TRANSPARENCY Solomon Islands (TSI) has publicly applauded the International Monetary Fund (IMF) in cautioning the national government on issues of national interest and concern on the Anti- Corruption Act, an act when enforced will deal with corruption, corrupt conduct and practices in public sector, the private sector and civil society.
TSI executive officer says, “The passage of the ACB is timely and has been critical for the country for a number of years.
“Forty years on corruption is widespread in the public sector and it has been far too long for this country not to have a robust legislation to roll back and eliminate corruption at all levels.”
TSI says corruption is an issue that impacts on all aspects of Solomon Islanders society inhibiting development, discouraging genuine investors and damaging public morale.
There is no denying that corruption is rife in Solomon Islands and has dangerously hindered the country’s political and economic development.
“It has diminished public resources for public programs, service delivery, and undermined the reputation of government eroding societal values of integrity and honesty.
“TSI adds its voice to IMF Team leader Alison Stuart’s call for a greater transparency of CDFs that would improve accountability to improve services in the rural areas,” TSI said
TSI calls on other Financial Institutions and development partners to call for transparency in areas that IMF has raised concern about.

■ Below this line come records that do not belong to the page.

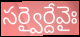
సర్వైర్దేవైః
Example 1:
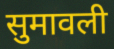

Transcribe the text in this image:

सुमावली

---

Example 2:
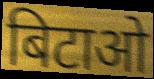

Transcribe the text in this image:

बिटाओ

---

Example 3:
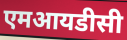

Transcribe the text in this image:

एमआयडीसी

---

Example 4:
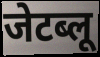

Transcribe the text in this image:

जेटब्लू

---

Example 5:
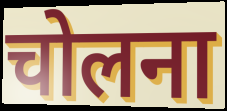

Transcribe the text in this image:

चोलना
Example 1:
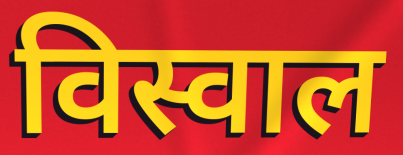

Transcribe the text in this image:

विस्वाल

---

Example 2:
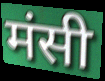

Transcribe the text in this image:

मंसी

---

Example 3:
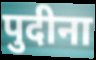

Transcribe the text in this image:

पुदीना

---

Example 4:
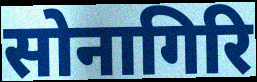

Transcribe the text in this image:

सोनागिरि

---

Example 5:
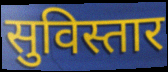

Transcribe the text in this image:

सुविस्तार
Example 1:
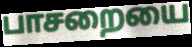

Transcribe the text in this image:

பாசறையை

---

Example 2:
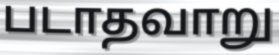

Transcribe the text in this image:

படாதவாறு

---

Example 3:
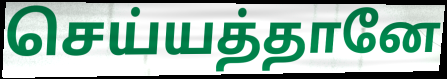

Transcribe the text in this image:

செய்யத்தானே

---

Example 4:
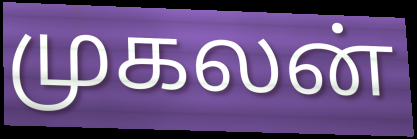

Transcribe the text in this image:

முகலன்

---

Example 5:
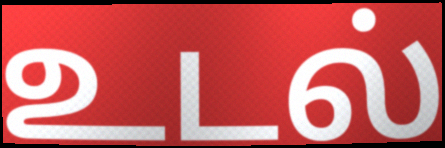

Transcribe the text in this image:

உடல்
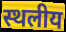
स्थलीय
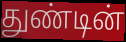
துண்டின்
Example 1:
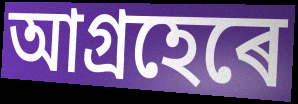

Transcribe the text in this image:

আগ্ৰহেৰে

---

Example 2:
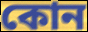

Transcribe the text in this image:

কোন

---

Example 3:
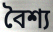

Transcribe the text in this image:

বৈশ্য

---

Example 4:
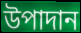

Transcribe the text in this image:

উপাদান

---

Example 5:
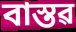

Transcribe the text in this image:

বাস্তৱ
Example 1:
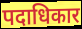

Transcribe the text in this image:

पदाधिकार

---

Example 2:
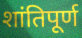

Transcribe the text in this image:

शांतिपूर्ण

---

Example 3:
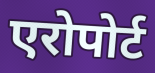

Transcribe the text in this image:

एरोपोर्ट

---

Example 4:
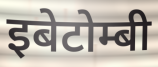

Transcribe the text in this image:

इबेटोम्बी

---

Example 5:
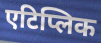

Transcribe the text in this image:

एटिप्लिक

Whilst TSI appreciates the help given by development partners, it also recognises that these has been used by political leaders to assure people about service delivery and turn people’s attention away from the millions that are not accounted for, millions of tax-payers monies.
With regard to the legislative instruments to curb corruption, TSI truly applauds Matthew Wale (MP for Aoke-Langalanga) for his tireless effort in being the people’s voice in the debate of the Anti-Corruption Bill and now the Whistle-blowers Bill.
The position of the Member of Parliament is a public post and one that is there to be a voice for their constituencies.
In this instance only a few a truly reflecting that in the highest decision-making body of Solomon Islands.